-------- DATASET CONTENT --------
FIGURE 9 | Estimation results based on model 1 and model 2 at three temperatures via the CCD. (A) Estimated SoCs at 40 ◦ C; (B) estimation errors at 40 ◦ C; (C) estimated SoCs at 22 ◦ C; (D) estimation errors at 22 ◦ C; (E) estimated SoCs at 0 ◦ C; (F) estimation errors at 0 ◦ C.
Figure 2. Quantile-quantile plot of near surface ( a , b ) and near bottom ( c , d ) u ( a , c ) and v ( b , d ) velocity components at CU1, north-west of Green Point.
--------
-------- DATASET CONTENT --------
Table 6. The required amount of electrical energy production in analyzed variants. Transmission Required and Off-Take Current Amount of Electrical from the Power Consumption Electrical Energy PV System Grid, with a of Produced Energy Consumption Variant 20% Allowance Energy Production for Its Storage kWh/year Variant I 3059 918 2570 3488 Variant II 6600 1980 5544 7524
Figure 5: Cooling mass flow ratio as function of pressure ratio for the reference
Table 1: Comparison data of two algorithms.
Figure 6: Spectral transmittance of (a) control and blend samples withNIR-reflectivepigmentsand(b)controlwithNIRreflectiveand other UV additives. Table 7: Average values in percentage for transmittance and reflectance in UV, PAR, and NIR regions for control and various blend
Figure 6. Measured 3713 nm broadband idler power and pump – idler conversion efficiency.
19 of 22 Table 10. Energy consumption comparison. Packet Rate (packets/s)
--------
PROBLEM STATEMENT:
The stretch of entries above that starts with the line containing "Table 1: Comparison data of two algorithms." and goes on through the line containing "19 of 22 Table" is to be transcribed exactly, and no other line is to be transcribed.

FINAL ANSWER:
Table 1: Comparison data of two algorithms.
Figure 6: Spectral transmittance of (a) control and blend samples withNIR-reflectivepigmentsand(b)controlwithNIRreflectiveand other UV additives. Table 7: Average values in percentage for transmittance and reflectance in UV, PAR, and NIR regions for control and various blend
Figure 6. Measured 3713 nm broadband idler power and pump – idler conversion efficiency.
19 of 22 Table 10. Energy consumption comparison. Packet Rate (packets/s)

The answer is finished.